For now, the first stop in the Darien for most migrants leaving Acandi is Les Tekas, a camp built in a cleared teak grove where guards watch over a field that fills with tents at night. Vendors sell food and WiFi codes to access satellite internet. Migrants are typically charged $15 to sleep on the ground. In exchange, they have a place to stay with relative safety. After they depart, crews clear and burn garbage, clearing the field for the next arrivals.
It’s part of a broader effort by Mr. Pestana and those around him to commercialize the trail. While The Globe was speaking with him, a man walked up with long boards strapped to his back. They were freshly-painted signs, made for installation on the trail to mark stops such as rest stations – and to rebrand the journey into what he calls “a very nice path where they can express feelings of happiness.”

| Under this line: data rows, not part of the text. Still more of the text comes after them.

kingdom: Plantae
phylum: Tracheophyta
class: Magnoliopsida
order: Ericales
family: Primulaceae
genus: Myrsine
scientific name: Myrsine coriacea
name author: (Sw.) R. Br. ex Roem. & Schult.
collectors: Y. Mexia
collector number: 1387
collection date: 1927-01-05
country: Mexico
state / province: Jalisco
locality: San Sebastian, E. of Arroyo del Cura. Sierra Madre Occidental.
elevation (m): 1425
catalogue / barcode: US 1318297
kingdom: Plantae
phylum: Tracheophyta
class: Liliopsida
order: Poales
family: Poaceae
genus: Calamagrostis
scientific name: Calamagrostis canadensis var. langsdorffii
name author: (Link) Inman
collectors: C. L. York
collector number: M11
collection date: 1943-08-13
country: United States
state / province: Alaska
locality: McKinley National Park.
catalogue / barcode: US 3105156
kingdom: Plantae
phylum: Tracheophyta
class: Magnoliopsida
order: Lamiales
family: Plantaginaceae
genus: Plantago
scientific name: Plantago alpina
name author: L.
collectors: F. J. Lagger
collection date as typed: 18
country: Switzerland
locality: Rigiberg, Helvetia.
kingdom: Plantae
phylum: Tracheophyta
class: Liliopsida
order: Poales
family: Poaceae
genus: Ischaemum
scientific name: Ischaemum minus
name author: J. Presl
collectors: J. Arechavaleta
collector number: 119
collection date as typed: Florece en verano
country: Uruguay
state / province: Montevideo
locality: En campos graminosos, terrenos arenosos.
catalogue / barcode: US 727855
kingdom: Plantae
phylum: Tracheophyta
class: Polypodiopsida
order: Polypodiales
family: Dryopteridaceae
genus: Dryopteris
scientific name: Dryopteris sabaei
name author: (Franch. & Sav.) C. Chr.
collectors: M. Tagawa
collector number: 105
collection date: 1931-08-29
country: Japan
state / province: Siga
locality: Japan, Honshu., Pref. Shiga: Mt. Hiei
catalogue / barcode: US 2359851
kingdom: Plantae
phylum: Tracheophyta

One sign in English welcomed travellers to the “Ecological Trail.” Previous signwork has hammered words of encouragement to jungle trees, in both English and Spanish. “The secret of success is respect and teamwork,” says one.
An inspirational sign is posted on the Darien Gap path.
Those working with Mr. Pestana offer another secret to success: cash. For $20 or $30, men will carry backpacks or children for sections of the trek.
“The migrants are kind of a blessing, because our economy has gone up,” he said. “We have motorcycle taxis, business people, transport people, guides – everyone is eating off this. We are happy,” he said.
It is very different for the most penniless. Local authorities told The Globe they had received reports of migrants without money agreeing to carry several kilograms of cocaine as a form of payment.
For most, too, the rigours of the trail are heightened by the inadequacy of their equipment. Children in shoes made of artificial leather struggle against the current of rivers. Parents in canvas footwear slip on mud churned to a wet slurry by thousands of feet. Next to one stretch of river, someone has left behind a muddied pair of purple flats, with furry straps and toes decorated with bow ties. The river is called Rio Muerto, or Dead River.
Local authorities indicate the name is apt. About 60 female migrants have been raped, says Wilfredo Menco, the personero in Necocli. “A lot of them lose their lives,” he said.
But if there is death on the trail, there is also death at home. The July assassination of Haiti’s president, Jovenel Moïse, underscored for many the universality of the country’s dangers. When it comes to threats to safety, “it doesn’t matter what your social class is,” said Ysma, who gives only her first name.
So she and others march onward, toward countries that may expel them and through places that might kill them. At Les Tekas on a recent day, Rolio Ariste lay on the ground in a field emptied of people. Hours after other migrants had left, he remained, nursing an injury that sent pain shooting through his rib cage whenever he breathed. Weakened and with little money remaining, he could do little but place his faith in divine blessing.
“I hope the same God who accompanies me everywhere can take me to a good life,” he said. “That is my hope.”
'The greatest successes are reserved for those who embrace greater challenges,' reads one of the signs along the route to Panama.